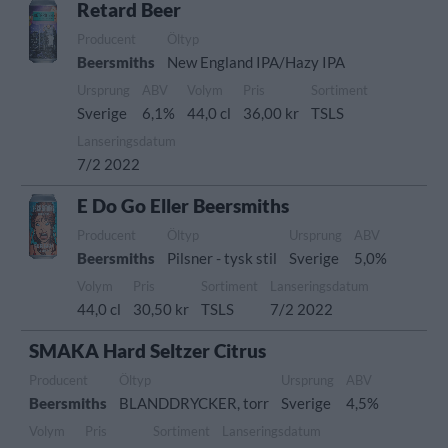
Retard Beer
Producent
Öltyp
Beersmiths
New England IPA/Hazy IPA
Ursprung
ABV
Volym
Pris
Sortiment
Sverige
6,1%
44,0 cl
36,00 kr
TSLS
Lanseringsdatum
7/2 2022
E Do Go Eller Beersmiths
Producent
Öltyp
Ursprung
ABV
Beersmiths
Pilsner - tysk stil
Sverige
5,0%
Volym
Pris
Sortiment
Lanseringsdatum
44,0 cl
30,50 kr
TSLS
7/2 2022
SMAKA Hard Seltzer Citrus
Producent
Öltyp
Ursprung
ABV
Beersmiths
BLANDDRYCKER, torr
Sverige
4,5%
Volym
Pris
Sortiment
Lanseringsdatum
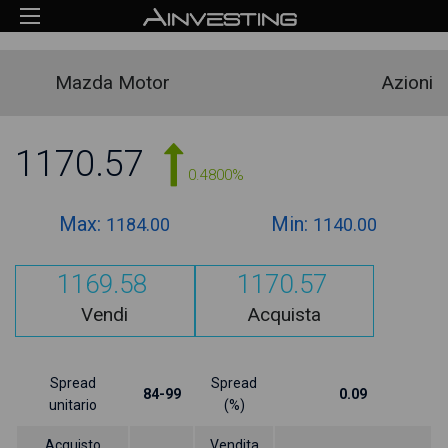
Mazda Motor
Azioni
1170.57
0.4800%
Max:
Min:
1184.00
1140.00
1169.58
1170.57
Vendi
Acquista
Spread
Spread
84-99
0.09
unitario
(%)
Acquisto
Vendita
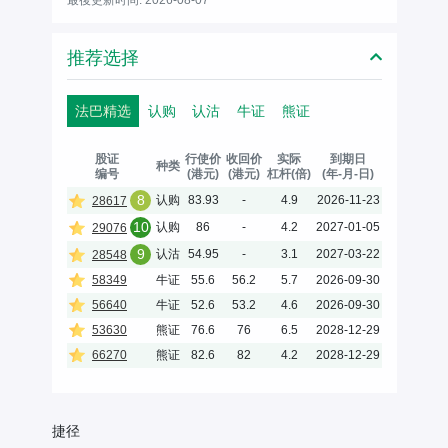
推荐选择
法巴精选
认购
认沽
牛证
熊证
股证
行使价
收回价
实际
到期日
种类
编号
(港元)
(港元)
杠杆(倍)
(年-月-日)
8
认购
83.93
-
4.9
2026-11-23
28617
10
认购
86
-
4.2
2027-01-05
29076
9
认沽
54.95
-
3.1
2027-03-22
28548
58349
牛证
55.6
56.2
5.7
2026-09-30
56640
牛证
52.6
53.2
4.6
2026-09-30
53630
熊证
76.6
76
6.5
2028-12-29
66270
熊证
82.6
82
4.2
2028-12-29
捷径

...

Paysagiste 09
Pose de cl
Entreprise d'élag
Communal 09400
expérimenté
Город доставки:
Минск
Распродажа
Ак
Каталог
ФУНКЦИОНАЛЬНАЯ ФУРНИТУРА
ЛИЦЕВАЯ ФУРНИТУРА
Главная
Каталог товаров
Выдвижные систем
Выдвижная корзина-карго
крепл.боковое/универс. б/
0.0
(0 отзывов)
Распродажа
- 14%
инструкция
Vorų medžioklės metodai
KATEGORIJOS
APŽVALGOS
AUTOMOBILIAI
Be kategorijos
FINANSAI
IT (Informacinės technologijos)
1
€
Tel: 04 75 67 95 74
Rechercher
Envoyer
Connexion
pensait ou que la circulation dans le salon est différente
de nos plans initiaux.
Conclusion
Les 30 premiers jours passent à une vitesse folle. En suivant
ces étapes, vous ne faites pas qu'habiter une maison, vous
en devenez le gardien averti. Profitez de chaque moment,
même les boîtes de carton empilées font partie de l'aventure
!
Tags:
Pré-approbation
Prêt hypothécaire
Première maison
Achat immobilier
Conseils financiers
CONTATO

§ **What needs to be done**: Your answer should be each line from the preceding material in which the word "maison" occurs.

§ **Your solution**:
ces étapes, vous ne faites pas qu'habiter une maison, vous
Première maison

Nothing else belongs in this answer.